We are pretty much all familiar with some form of it. Whether it’s coming from our partner, family, friends, work, financial, or school. But when we are younger, we tend to bounce back pretty quickly because we have other things going on. At least that’s how it was with me.
The balance shifted and it all changed for me when I graduated from school and actually started ‘adulting’. I began working my first job basically the day after graduating and put so much pressure on myself to be the best. I felt like I needed to prove my worth to the world!
In the beginning I could go for long hours. Heck, I remember arriving to the office around 7AM and leaving at 7PM. Not to get overtime mind you. Just to show my worth. On the weekends I was able to unplug, recover, and bounce back. But this didn’t last long. I started taking more on, putting more pressure on myself, and started having to deal with a significant amount of toxic relationships in my life. It’s like everything hit me at once.

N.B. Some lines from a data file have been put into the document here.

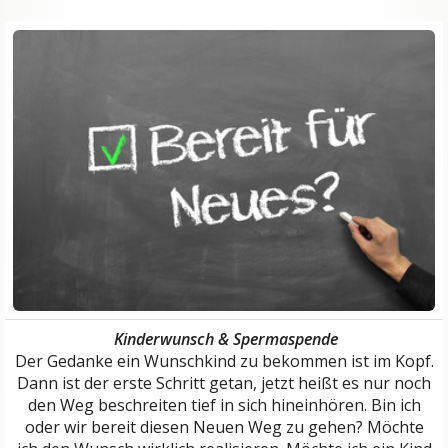
Kinderwunsch & Spermaspende
Der Gedanke ein Wunschkind zu bekommen ist im Kopf.
Dann ist der erste Schritt getan, jetzt heißt es nur noch
den Weg beschreiten tief in sich hineinhören. Bin ich
oder wir bereit diesen Neuen Weg zu gehen? Möchte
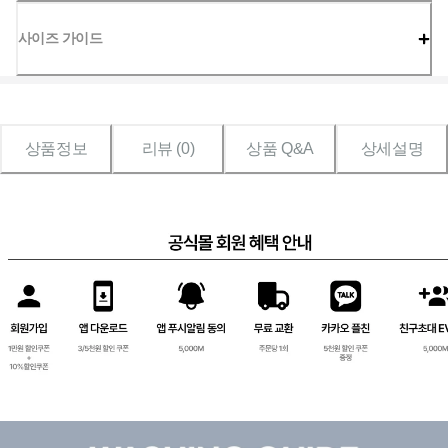
사이즈 가이드
상품정보
리뷰 (
0
)
상품 Q&A
상세설명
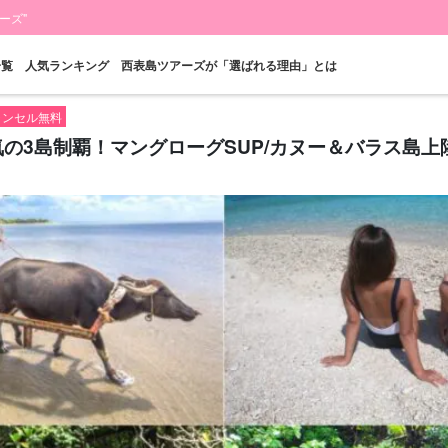
ーズ"
一覧
人気ランキング
西表島ツアーズが「選ばれる理由」とは
キャンセル無料
気の3島制覇！マングローグSUP/カヌー＆バラス島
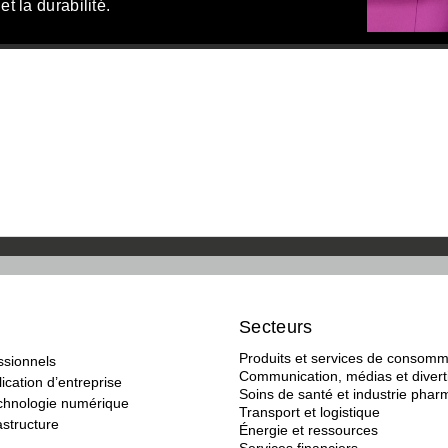
t la durabilité.
Secteurs
Produits et services de consomm
ssionnels
Communication, médias et diver
ication d’entreprise
Soins de santé et industrie pha
echnologie numérique
Transport et logistique
astructure
Énergie et ressources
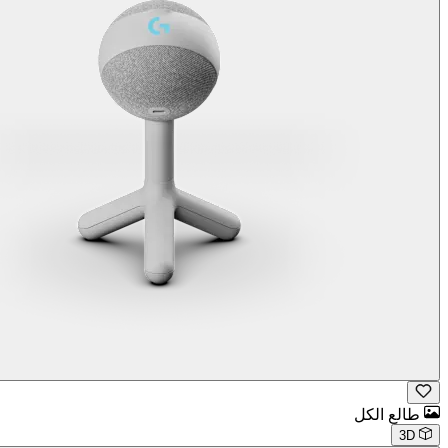
طالع الكل
3D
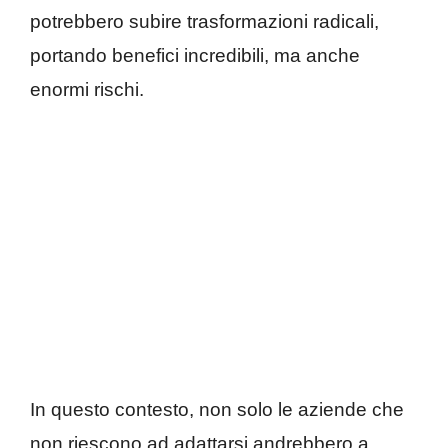
potrebbero subire trasformazioni radicali,
portando benefici incredibili, ma anche
enormi rischi.
In questo contesto, non solo le aziende che
non riescono ad adattarsi andrebbero a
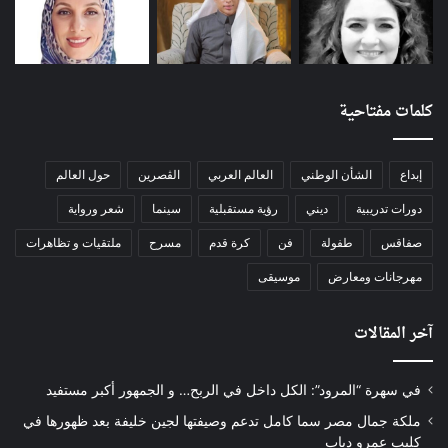
كلمات مفتاحية
إبداع
الشأن الوطني
العالم العربي
الڨصرين
حول العالم
دورات تدريبية
ديني
رؤية مستقبلية
سينما
شعر ورواية
صفاقس
طفولة
فن
كرة قدم
مسرح
ملتقيات و تظاهرات
مهرجانات ومعارض
موسيقى
آخر المقالات
في سهرة “المرود”: الكل داخل في الربح… و الجمهور أكبر مستفيد
ملكة جمال مصر سما كامل تدعم وصيفتها لجين خليفة بعد ظهورها في
كليب عمرو دياب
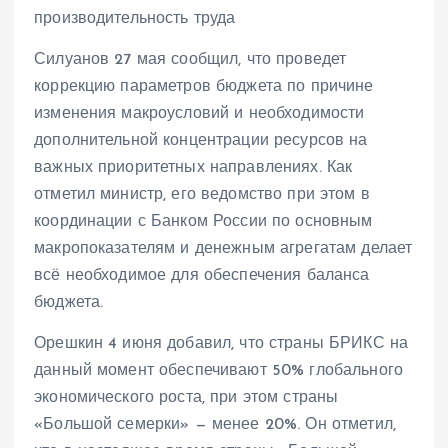
производительность труда
Силуанов 27 мая сообщил, что проведет
коррекцию параметров бюджета по причине
изменения макроусловий и необходимости
дополнительной концентрации ресурсов на
важных приоритетных направлениях. Как
отметил министр, его ведомство при этом в
координации с Банком России по основным
макропоказателям и денежным агрегатам делает
всё необходимое для обеспечения баланса
бюджета.
Орешкин 4 июня добавил, что страны БРИКС на
данный момент обеспечивают 50% глобального
экономического роста, при этом страны
«Большой семерки» — менее 20%. Он отметил,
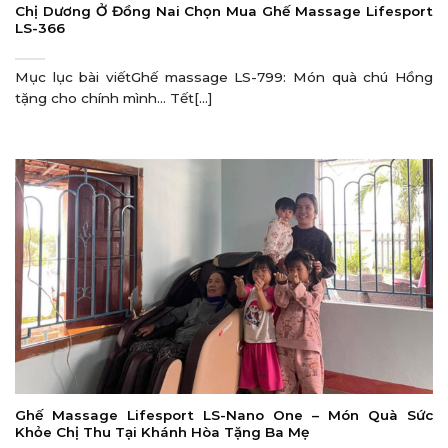
Chị Dương Ở Đồng Nai Chọn Mua Ghế Massage Lifesport
LS-366
Mục lục bài viếtGhế massage LS-799: Món quà chú Hồng
tặng cho chính mình… Tết[...]
Ghế Massage Lifesport LS-Nano One – Món Quà Sức
Khỏe Chị Thu Tại Khánh Hòa Tặng Ba Mẹ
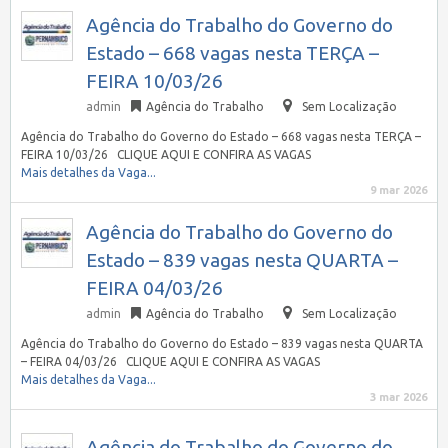
Agência do Trabalho do Governo do
Estado – 668 vagas nesta TERÇA –
FEIRA 10/03/26
admin
Agência do Trabalho
Sem Localização
Agência do Trabalho do Governo do Estado – 668 vagas nesta TERÇA –
FEIRA 10/03/26 CLIQUE AQUI E CONFIRA AS VAGAS
Mais detalhes da Vaga...
9 mar 2026
Agência do Trabalho do Governo do
Estado – 839 vagas nesta QUARTA –
FEIRA 04/03/26
admin
Agência do Trabalho
Sem Localização
Agência do Trabalho do Governo do Estado – 839 vagas nesta QUARTA
– FEIRA 04/03/26 CLIQUE AQUI E CONFIRA AS VAGAS
Mais detalhes da Vaga...
3 mar 2026
Agência do Trabalho do Governo do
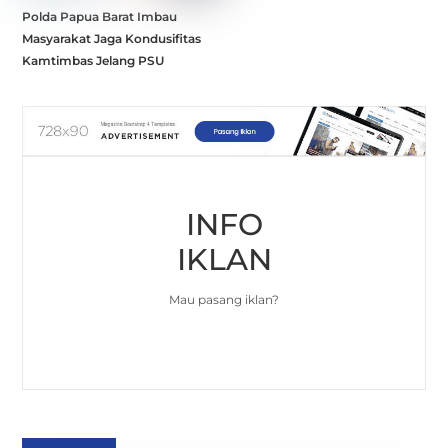
Polda Papua Barat Imbau
Masyarakat Jaga Kondusifitas
Kamtimbas Jelang PSU
INFO
IKLAN
Mau pasang iklan?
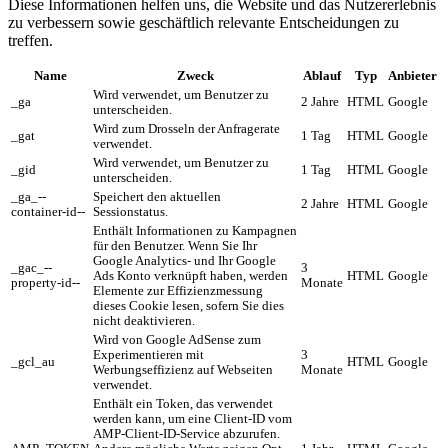
Diese Informationen helfen uns, die Website und das Nutzererlebnis
zu verbessern sowie geschäftlich relevante Entscheidungen zu
treffen.
Name
Zweck
Ablauf
Typ
Anbieter
Wird verwendet, um Benutzer zu
_ga
2 Jahre
HTML
Google
unterscheiden.
Wird zum Drosseln der Anfragerate
_gat
1 Tag
HTML
Google
verwendet.
Wird verwendet, um Benutzer zu
_gid
1 Tag
HTML
Google
unterscheiden.
_ga_--
Speichert den aktuellen
2 Jahre
HTML
Google
container-id--
Sessionstatus.
Enthält Informationen zu Kampagnen
für den Benutzer. Wenn Sie Ihr
Google Analytics- und Ihr Google
_gac_--
3
Ads Konto verknüpft haben, werden
HTML
Google
property-id--
Monate
Elemente zur Effizienzmessung
dieses Cookie lesen, sofern Sie dies
nicht deaktivieren.
Wird von Google AdSense zum
Experimentieren mit
3
_gcl_au
HTML
Google
Werbungseffizienz auf Webseiten
Monate
verwendet.
Enthält ein Token, das verwendet
werden kann, um eine Client-ID vom
AMP-Client-ID-Service abzurufen.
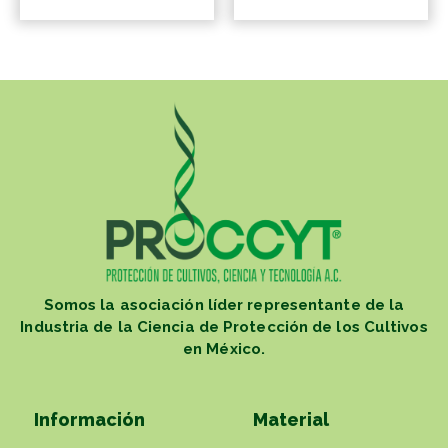
Somos la asociación líder representante de la
Industria de la Ciencia de Protección de los Cultivos
en México.
Información
Material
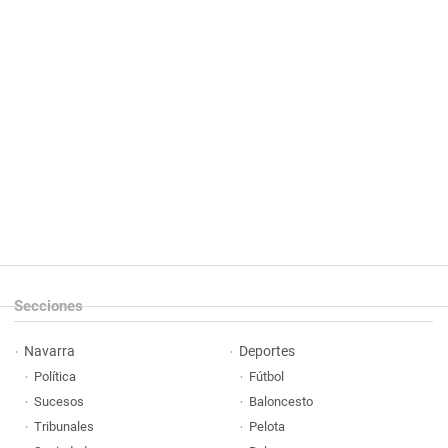
Secciones
Navarra
Deportes
Política
Fútbol
Sucesos
Baloncesto
Tribunales
Pelota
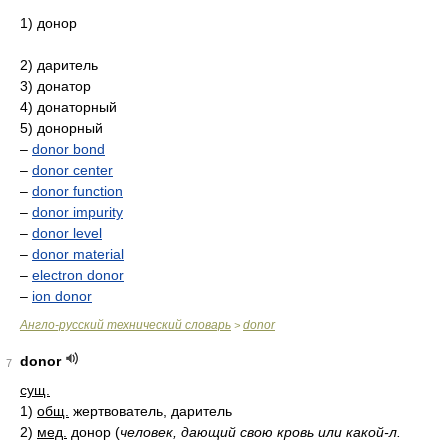
1) донор
2) даритель
3) донатор
4) донаторный
5) донорный
–
donor bond
–
donor center
–
donor function
–
donor impurity
–
donor level
–
donor material
–
electron donor
–
ion donor
Англо-русский технический словарь
donor
>
donor
7
сущ.
1)
общ.
жертвователь, даритель
2)
мед.
донор
(
человек, дающий свою кровь или какой-л.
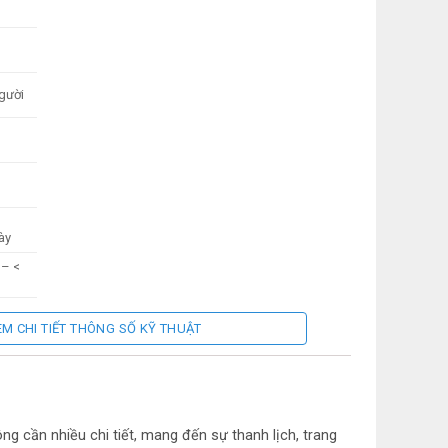
m
gười
ày
 – <
r
EM CHI TIẾT THÔNG SỐ KỸ THUẬT
r, Chế
nh
ếp
ng cần nhiều chi tiết, mang đến sự thanh lịch, trang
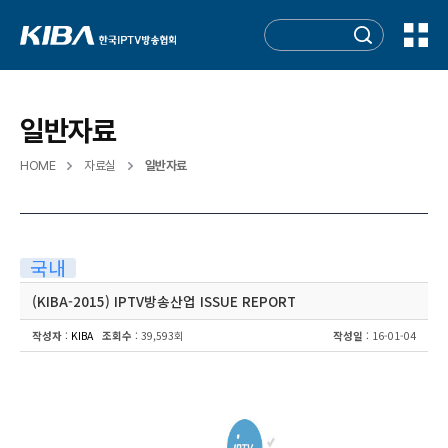
일반자료
HOME
자료실
일반자료
국내
(KIBA-2015) IPTV방송산업 ISSUE REPORT
작성자
:
KIBA
조회수
: 39,593회
작성일
: 16-01-04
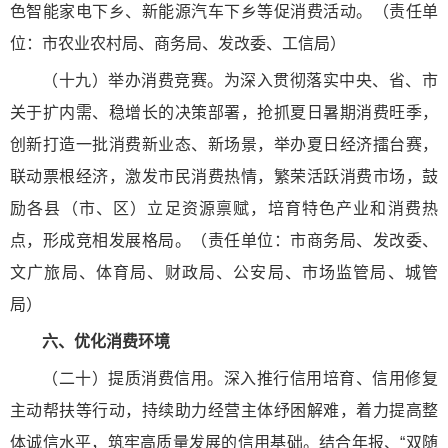
色智能家电下乡、新能源汽车下乡等促消费活动。（责任单
位：市农业农村局、商务局、发改委、工信局）
（十九）举办消费竞赛。为深入贯彻落实中央、省、市
关于扩内需、稳增长的决策部署，抢抓夏日暑期消费旺季，
创新打造一批消费新业态、新场景，举办夏日经济擂台赛，
联动票根经济，激发市民消费热情，繁荣活跃消费市场，鼓
励各县（市、区）立足资源禀赋，培育特色产业和消费热
点，形成竞相发展格局。（责任单位：市商务局、发改委、
文广旅局、体育局、财政局、公安局、市场监管局、城管
局）
六、优化消费环境
（二十）提质消费信用。深入推行信用培育、信用修复
主动帮扶等行动，持续助力经营主体纾困解难，着力提高整
体诚信水平，筑牢高质量发展的信用基础。结合年报、“双随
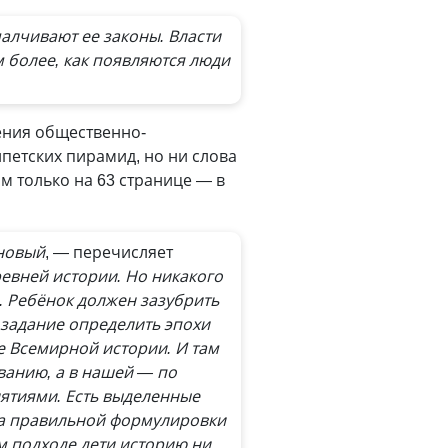
алчивают ее законы. Власти
м более, как появляются люди
ения общественно-
ипетских пирамид, но ни слова
м только на 63 странице — в
 новый
, — перечисляет
евней истории. Но никакого
. Ребёнок должен зазубрить
т задание определить эпохи
е Всемирной истории. И там
ванию, а в нашей — по
нятиями. Есть выделенные
ыка правильной формулировки
ом подходе дети историю ни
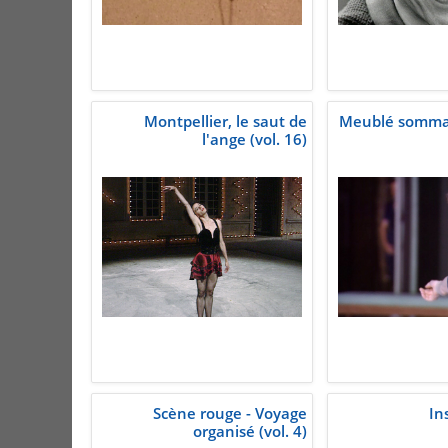
Montpellier, le saut de
Meublé sommai
l'ange (vol. 16)
Scène rouge - Voyage
Ins
organisé (vol. 4)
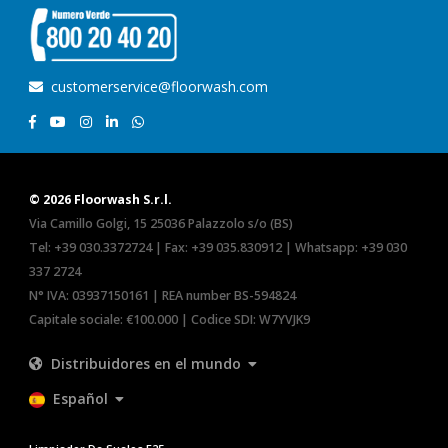
customerservice@floorwash.com
© 2026 Floorwash S.r.l.
Via Camillo Golgi, 15 25036 Palazzolo s/o (BS)
Tel:
+39 030.3372724
| Fax: +39 035.830912 | Whatsapp:
+39 030
337 2724
N° IVA: 03937150161 | REA number BS-594824
Capitale sociale: €100.000 | Codice SDI: W7YVJK9
Distribuidores en el mundo
Español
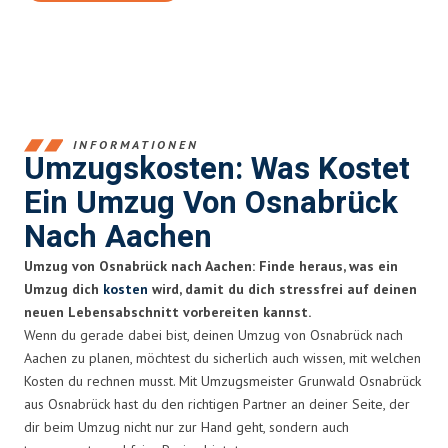
INFORMATIONEN
Umzugskosten: Was Kostet
Ein Umzug Von Osnabrück
Nach Aachen
Umzug von Osnabrück nach Aachen: Finde heraus, was ein
Umzug dich
kosten
wird, damit du dich stressfrei auf deinen
neuen Lebensabschnitt vorbereiten kannst.
Wenn du gerade dabei bist, deinen Umzug von Osnabrück nach
Aachen zu planen, möchtest du sicherlich auch wissen, mit welchen
Kosten du rechnen musst. Mit Umzugsmeister Grunwald Osnabrück
aus Osnabrück hast du den richtigen Partner an deiner Seite, der
dir beim Umzug nicht nur zur Hand geht, sondern auch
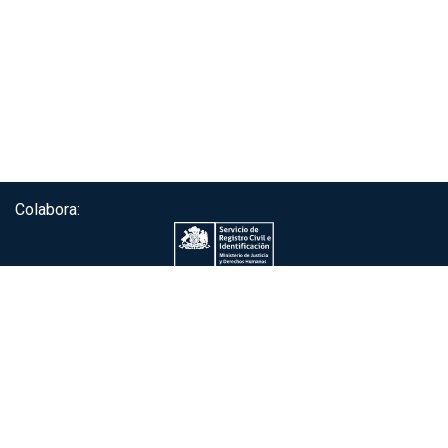
Colabora:
Servicio de autenticación ClaveÚnica®
Gobierno de Chile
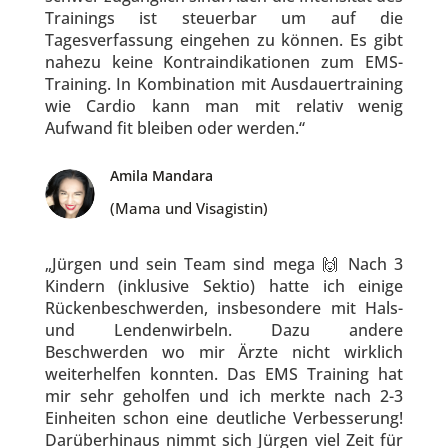
Trainings ist steuerbar um auf die
Tagesverfassung eingehen zu können. Es gibt
nahezu keine Kontraindikationen zum EMS-
Training. In Kombination mit Ausdauertraining
wie Cardio kann man mit relativ wenig
Aufwand fit bleiben oder werden.“
Amila Mandara
(Mama und Visagistin)
„Jürgen und sein Team sind mega 🙌 Nach 3
Kindern (inklusive Sektio) hatte ich einige
Rückenbeschwerden, insbesondere mit Hals-
und Lendenwirbeln. Dazu andere
Beschwerden wo mir Ärzte nicht wirklich
weiterhelfen konnten. Das EMS Training hat
mir sehr geholfen und ich merkte nach 2-3
Einheiten schon eine deutliche Verbesserung!
Darüberhinaus nimmt sich Jürgen viel Zeit für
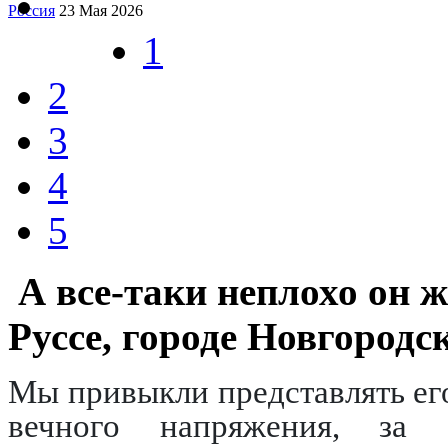
Россия
23 Мая 2026
1
2
3
4
5
А все-таки неплохо он ж
Руссе, городе Новгородс
Мы привыкли представлять его
вечного напряжения, за 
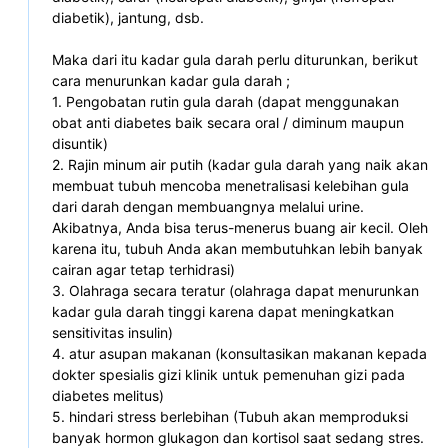
diabetik), jantung, dsb. 

Maka dari itu kadar gula darah perlu diturunkan, berikut 
cara menurunkan kadar gula darah ; 

1. Pengobatan rutin gula darah (dapat menggunakan 
obat anti diabetes baik secara oral / diminum maupun 
disuntik) 

2. Rajin minum air putih (kadar gula darah yang naik akan 
membuat tubuh mencoba menetralisasi kelebihan gula 
dari darah dengan membuangnya melalui urine. 
Akibatnya, Anda bisa terus-menerus buang air kecil. Oleh 
karena itu, tubuh Anda akan membutuhkan lebih banyak 
cairan agar tetap terhidrasi)

3. Olahraga secara teratur (olahraga dapat menurunkan 
kadar gula darah tinggi karena dapat meningkatkan 
sensitivitas insulin) 

4. atur asupan makanan (konsultasikan makanan kepada 
dokter spesialis gizi klinik untuk pemenuhan gizi pada 
diabetes melitus) 

5. hindari stress berlebihan (Tubuh akan memproduksi 
banyak hormon glukagon dan kortisol saat sedang stres. 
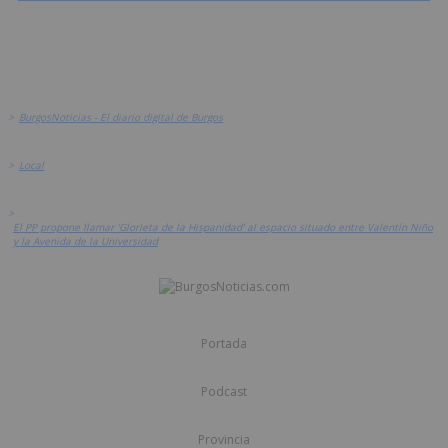
>
BurgosNoticias - El diario digital de Burgos
>
Local
>
El PP propone llamar 'Glorieta de la Hispanidad' al espacio situado entre Valentín Niño
y la Avenida de la Universidad
Portada
Podcast
Provincia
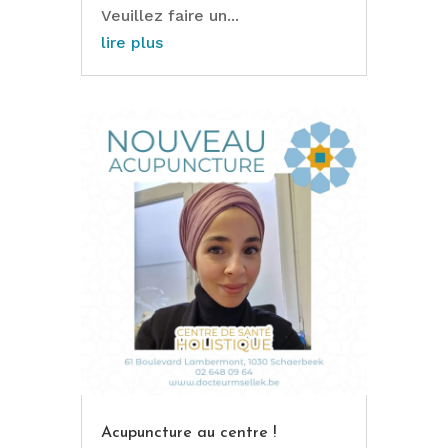
Veuillez faire un...
lire plus
Acupuncture au centre !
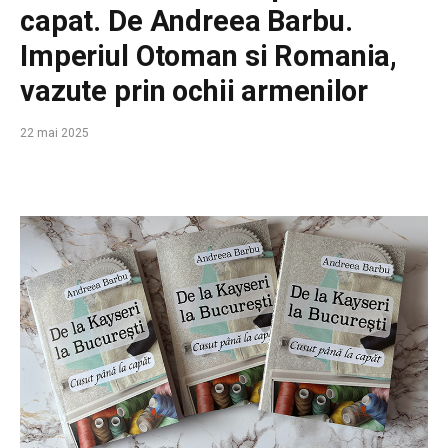
capat. De Andreea Barbu.
Imperiul Otoman si Romania,
vazute prin ochii armenilor
22 mai 2025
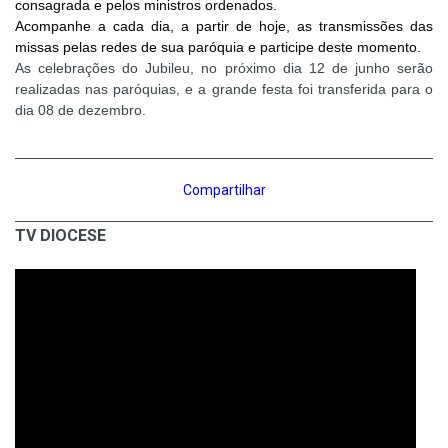
consagrada e pelos ministros ordenados.
Acompanhe a cada dia, a partir de hoje, as transmissões das
missas pelas redes de sua paróquia e participe deste momento.
As celebrações do Jubileu, no próximo dia 12 de junho serão
realizadas nas paróquias, e a grande festa foi transferida para o
dia 08 de dezembro.
Compartilhar
TV DIOCESE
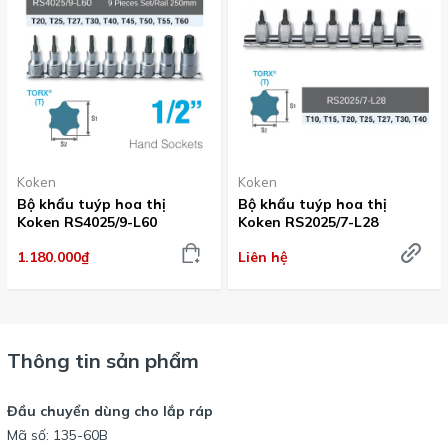
Koken
Koken
Bộ khẩu tuýp hoa thị
Bộ khẩu tuýp hoa thị
Koken RS4025/9-L60
Koken RS2025/7-L28
1.180.000₫
Liên hệ
Thông tin sản phẩm
Đầu chuyển dùng cho lắp ráp
Mã số: 135-60B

I went on for a few years like this. Drained. Crying myself to sleep many times. Losing myself and who I was. Forgetting why I was in this path of nutrition. Started to feel like an impostor. Worst of all, my self-worth was hitting rock bottom. You know it’s bad when it affects you to the point where you manifest physical symptoms.
I still remember as if it were the other day. I started to feel all day long waves of nausea where I felt I would throw up, although I thankfully never did. Even at night time. It wasn’t food poisoning and this went on for days. So I started getting concerned and went to check in with a gastrointestinal doctor. End result, there was nothing physically wrong with me. Everything came back fine. I felt like I was going crazy! It was like my body was rejecting my lifestyle.
Stress was physically manifesting itself and I was too busy to listen.
Due to the circumstances at the time, I couldn’t leave my situation without serious consequences. So I took on meditation. That was my first time — what did I have to lose, right? I would meditate every single day for many months. And although I chose to continue on a path that was harming me because it’s what I had to do, I learned three important lessons:
- To have patience since things don’t happen on my time.
- The importance of learning to breath properly.
- To reconnect with my body.
My morning meditation sessions are what saved me. They helped bring me back to myself. They helped me remember who I was before my priority became to try to ‘make it’ and before my goal was to get to a 6 figure salary. Because I now know that being successful to me, is being in balance and connection with myself, the world around me, and even nature. Meditation brought back light, love, and kindness into my life. And most importantly, I learned so much about myself because I reconnected with myself, my intuition, my inner strength. It empowered the heck out of me!
A few years later, I was finally able to make the leap and start a life that was in alignment with my heart. Stress is still a part of my day-to-day and fear and anxiety still wants to make a daily cameo. But I know that when it manifests, it’s time to put what I am doing aside and turn my focus inward, breath, to be patient, kind and accepting with myself.
Every day is a new journey and every day I have to remind myself of these lessons. But everything that I went through, is what set me up for who I am today. Not professionally speaking, but as a person. It’s like getting a second chance at living. To do things differently for my body and my mind.